I have repeatedly asked myself that question over the past month as I packed up my stuff to move from a fairly large house to a not-so-large apartment. Movers got what I thought was most of my share of the marital property but I’ve been back five times to get more stuff. Last Saturday I even had help from a friend with a van, yet there is at least one more car load of my stuff back at the house. Now I am surrounded by mounds of boxes and dusty items from the recent past and the distant past. I hate the clutter but somehow feel at home in it.
Objects we collect and keep over time can serve as reminders of various parts of our lives. When viewed as a whole, they tell our life story. Why do we keep so much and how do we learn this behavior?

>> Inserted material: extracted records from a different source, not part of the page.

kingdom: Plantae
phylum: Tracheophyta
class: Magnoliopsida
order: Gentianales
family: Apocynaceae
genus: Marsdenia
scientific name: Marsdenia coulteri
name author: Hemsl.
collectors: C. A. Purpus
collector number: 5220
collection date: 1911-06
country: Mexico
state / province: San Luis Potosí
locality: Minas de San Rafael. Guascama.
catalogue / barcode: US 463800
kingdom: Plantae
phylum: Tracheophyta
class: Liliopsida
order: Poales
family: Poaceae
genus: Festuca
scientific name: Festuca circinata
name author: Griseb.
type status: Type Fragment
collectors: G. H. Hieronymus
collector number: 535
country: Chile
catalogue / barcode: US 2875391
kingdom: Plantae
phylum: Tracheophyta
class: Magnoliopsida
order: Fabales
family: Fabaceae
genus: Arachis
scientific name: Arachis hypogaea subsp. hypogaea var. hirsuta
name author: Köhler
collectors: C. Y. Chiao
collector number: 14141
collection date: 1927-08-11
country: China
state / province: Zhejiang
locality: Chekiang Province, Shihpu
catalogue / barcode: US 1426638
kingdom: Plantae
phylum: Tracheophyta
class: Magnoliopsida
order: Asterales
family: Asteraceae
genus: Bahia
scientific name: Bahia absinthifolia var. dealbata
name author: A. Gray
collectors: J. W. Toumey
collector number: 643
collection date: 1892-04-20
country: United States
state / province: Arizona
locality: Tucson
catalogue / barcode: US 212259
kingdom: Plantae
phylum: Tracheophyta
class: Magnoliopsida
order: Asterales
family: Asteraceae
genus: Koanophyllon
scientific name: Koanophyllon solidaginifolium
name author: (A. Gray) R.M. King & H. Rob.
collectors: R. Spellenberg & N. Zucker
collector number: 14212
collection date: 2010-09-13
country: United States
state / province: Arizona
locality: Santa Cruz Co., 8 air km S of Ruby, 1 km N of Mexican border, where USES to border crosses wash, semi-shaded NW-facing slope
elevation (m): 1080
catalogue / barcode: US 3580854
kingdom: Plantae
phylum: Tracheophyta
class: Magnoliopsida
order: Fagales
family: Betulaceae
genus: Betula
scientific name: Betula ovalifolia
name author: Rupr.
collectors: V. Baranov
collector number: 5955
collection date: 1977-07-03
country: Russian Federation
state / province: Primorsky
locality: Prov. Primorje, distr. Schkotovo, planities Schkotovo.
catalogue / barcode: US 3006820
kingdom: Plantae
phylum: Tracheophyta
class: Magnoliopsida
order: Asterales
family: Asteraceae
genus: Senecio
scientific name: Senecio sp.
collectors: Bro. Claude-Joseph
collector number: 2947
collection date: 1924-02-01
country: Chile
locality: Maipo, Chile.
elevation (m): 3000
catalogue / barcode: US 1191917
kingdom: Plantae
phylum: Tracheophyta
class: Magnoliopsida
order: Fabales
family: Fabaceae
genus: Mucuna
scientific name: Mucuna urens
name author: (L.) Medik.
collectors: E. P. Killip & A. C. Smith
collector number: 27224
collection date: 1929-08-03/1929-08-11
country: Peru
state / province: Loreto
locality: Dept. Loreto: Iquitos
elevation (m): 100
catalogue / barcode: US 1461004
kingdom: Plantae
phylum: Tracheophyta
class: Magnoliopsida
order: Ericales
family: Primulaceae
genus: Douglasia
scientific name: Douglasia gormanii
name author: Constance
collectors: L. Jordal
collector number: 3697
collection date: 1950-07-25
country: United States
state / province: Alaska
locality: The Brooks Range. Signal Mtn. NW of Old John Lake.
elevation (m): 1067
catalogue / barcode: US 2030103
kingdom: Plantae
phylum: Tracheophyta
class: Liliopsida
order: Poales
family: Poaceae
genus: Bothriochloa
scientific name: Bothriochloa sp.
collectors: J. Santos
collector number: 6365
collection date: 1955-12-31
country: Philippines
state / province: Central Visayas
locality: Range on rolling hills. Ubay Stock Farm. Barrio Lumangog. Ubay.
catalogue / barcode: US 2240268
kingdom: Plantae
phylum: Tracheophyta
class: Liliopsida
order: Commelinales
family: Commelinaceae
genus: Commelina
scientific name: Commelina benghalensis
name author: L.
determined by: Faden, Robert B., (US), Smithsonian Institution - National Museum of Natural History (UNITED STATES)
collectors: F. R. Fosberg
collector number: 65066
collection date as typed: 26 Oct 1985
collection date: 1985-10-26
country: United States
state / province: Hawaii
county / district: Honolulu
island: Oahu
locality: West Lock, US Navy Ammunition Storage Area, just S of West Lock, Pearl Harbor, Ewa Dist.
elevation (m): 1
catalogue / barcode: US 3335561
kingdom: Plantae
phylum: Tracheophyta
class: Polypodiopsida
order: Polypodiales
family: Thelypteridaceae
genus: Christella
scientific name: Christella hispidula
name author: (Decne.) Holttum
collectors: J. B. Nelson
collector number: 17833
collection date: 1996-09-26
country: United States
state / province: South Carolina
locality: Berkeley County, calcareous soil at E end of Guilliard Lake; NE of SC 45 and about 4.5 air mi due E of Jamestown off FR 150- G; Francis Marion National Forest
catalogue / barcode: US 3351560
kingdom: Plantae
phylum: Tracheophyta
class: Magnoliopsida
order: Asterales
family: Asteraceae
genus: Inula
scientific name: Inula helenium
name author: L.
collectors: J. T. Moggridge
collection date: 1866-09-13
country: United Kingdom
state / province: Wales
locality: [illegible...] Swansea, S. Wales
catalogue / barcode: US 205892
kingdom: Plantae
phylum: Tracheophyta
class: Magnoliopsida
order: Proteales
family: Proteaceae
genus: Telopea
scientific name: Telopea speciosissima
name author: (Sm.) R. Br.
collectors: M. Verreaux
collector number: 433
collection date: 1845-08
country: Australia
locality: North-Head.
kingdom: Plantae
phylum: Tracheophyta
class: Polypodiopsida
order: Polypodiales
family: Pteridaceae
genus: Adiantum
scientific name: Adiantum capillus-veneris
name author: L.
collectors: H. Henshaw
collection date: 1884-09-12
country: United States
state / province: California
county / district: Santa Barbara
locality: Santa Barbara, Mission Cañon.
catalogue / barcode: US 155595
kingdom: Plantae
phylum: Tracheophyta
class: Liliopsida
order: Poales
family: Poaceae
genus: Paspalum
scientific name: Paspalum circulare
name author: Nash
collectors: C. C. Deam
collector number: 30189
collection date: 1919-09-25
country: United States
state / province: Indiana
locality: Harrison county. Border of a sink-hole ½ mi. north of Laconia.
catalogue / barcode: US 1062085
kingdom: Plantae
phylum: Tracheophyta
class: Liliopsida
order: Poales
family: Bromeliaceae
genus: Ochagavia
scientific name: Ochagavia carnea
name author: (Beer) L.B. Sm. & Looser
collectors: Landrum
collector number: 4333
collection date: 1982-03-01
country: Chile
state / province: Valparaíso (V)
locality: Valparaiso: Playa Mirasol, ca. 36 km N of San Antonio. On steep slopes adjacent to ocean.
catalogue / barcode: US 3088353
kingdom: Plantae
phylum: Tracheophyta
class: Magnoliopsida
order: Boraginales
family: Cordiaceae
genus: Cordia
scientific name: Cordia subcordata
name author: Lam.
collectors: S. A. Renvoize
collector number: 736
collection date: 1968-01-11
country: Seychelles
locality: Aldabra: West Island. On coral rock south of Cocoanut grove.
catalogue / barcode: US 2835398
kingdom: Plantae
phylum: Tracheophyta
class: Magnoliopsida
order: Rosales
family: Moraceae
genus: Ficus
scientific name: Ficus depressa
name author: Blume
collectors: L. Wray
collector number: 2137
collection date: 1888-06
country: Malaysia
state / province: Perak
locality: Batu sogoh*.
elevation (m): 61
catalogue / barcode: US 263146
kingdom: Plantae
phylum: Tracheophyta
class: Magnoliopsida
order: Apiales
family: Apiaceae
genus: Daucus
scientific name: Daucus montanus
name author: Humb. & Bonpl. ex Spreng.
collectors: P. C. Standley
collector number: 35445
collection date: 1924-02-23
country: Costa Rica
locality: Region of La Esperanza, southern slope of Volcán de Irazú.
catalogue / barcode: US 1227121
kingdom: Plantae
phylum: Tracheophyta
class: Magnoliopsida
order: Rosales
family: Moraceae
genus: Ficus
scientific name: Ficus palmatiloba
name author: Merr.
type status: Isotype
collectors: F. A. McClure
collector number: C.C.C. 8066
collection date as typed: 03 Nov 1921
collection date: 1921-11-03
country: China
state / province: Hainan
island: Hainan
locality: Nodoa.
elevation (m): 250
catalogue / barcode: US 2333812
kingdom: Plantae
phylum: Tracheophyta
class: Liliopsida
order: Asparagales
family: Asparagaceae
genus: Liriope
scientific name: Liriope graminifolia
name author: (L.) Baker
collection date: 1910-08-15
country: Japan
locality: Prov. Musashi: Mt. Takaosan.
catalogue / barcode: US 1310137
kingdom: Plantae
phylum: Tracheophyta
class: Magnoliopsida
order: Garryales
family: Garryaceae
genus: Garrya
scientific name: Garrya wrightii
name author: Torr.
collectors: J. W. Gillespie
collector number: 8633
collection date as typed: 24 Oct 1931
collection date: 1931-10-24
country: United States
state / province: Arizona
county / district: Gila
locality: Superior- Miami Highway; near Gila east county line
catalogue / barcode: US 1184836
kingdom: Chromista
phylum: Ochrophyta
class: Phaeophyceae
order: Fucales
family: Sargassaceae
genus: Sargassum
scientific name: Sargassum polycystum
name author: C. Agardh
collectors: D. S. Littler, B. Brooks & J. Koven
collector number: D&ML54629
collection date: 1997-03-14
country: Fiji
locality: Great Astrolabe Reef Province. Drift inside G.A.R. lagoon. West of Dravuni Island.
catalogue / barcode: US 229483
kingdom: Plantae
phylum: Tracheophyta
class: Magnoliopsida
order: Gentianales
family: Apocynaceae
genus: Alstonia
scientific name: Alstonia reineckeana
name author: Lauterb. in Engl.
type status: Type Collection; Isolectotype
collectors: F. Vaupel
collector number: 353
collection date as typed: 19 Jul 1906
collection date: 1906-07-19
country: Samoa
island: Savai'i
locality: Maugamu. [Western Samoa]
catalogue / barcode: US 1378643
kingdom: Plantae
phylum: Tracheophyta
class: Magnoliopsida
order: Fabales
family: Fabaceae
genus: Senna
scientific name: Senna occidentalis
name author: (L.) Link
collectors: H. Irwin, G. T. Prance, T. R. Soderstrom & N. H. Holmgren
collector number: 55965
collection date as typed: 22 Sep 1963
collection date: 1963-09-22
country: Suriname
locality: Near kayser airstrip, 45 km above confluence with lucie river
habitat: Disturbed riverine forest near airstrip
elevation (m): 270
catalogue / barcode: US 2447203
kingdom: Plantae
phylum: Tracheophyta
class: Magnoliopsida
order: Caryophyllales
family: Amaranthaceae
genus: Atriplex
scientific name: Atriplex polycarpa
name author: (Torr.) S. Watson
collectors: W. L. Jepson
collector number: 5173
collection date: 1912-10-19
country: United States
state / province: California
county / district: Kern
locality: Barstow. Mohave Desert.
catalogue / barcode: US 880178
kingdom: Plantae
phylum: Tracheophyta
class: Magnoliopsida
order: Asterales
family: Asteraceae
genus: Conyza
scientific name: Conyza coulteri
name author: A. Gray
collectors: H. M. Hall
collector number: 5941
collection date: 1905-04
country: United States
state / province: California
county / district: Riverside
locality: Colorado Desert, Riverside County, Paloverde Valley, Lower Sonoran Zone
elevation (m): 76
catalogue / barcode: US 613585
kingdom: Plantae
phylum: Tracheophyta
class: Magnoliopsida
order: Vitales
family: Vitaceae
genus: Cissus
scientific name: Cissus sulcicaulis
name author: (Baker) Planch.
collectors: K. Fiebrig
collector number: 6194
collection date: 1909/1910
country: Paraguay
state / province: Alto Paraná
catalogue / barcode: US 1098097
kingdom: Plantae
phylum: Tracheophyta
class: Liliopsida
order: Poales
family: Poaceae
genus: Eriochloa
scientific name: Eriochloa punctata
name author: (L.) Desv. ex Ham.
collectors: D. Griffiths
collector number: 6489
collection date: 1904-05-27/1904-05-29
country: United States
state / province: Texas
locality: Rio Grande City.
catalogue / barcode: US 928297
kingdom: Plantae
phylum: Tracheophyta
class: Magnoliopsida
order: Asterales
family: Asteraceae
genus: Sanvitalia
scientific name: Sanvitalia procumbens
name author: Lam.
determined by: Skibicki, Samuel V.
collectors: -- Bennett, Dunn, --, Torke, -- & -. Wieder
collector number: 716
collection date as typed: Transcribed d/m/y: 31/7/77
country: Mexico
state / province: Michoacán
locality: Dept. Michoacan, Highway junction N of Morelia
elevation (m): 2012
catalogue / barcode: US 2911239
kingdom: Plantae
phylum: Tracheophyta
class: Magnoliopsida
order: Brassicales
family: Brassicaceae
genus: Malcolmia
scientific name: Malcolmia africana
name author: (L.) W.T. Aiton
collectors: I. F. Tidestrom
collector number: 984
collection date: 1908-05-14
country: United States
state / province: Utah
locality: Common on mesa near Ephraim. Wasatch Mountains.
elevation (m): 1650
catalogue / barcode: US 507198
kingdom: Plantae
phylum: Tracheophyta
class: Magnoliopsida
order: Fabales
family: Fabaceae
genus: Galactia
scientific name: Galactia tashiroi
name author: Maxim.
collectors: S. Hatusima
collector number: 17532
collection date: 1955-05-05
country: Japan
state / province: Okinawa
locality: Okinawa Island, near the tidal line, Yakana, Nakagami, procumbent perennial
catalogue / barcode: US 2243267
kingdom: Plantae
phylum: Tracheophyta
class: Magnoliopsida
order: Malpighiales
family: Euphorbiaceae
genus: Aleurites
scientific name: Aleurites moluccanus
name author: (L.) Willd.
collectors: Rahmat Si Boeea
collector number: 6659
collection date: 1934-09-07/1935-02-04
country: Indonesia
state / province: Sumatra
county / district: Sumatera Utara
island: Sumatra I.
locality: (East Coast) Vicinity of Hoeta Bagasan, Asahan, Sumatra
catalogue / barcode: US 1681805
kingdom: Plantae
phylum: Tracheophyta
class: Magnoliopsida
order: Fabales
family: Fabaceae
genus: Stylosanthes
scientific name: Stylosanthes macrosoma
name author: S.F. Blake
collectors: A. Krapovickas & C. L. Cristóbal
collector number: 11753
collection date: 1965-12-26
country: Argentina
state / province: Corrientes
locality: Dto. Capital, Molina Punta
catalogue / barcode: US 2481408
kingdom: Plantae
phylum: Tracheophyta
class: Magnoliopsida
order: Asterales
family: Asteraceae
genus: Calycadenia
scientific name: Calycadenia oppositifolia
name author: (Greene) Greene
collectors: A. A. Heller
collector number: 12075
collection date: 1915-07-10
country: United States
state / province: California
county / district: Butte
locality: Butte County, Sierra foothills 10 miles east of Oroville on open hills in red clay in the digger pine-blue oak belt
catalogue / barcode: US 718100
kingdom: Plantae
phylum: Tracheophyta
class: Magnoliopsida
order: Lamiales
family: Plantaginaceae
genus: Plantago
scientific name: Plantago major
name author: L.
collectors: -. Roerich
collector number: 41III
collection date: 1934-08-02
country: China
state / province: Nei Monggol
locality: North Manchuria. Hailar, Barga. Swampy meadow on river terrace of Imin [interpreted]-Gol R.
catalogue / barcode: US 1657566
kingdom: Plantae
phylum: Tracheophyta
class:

My ‘stuff’ education most certainly results from being the son of organized packrats. Mom kept the silliest things but each had a story. She lived her whole life in southern Louisiana but travelled all across the US, Mexico and Canada, kept written journals, hundreds of photographs and numerous small physical reminders of her adventures. All of the pictures were destroyed in the Hurricane Katrina floods but some of her journals survived, as did some golden maple leaves she picked up off the ground on a bus tour of Canada one year and a few souvenir shot glasses from various towns.
The 'chest' pictured here is among the many items I have moved into my new apartment. It was a souvenir from an early family trip to Pensacola, Florida and contains stuff from the trip and that part of my life … Mardi Gras doubloons, a sugar packet from a restaurant we stopped at during that trip, a Coke bottle top from the days when soda came in bottles with tops that needed a bottle opener.
Dad kept tools and magazine articles. He had tools of every size, shape and usage. He probably never read a book, other than trade school text books, but he constantly read magazines related to his work and hobbies and routinely cut out articles of interest to him.
Now I have my own tools and many of his. Also among the Items I moved are magazines and clipped articles from various cities I’ve live in and information relating to my own hobbies and interests.
On one hand this stuff means a lot to me. On the other hand it is time to let go of the clutter.
When I moved into my last house ten years ago, I promised myself I would not move unnecessary stuff ever again. Yet here I am a decade later surrounded by dusty boxes containing the same stuff. Some of these boxes are still unopened from the last move, some from the one that occurred seven years before that. Part of ‘new me’ is tempted to throw these boxes into the dumpster unopened. Why keep it? Another side of me demands I at least look through things one more time.
As we move forward in our lives it is important to discard parts of the past that hold us back. It is also important to learn from and celebrate parts of our past. I have and will discard a lot of what I moved here; it is definitely time to let those things go. But I will also keep some stuff. That silly little ‘treasure chest’ in the picture instantly brings back a vivid mental picture of the first time I walked on a beach. It is a chapter in my life story.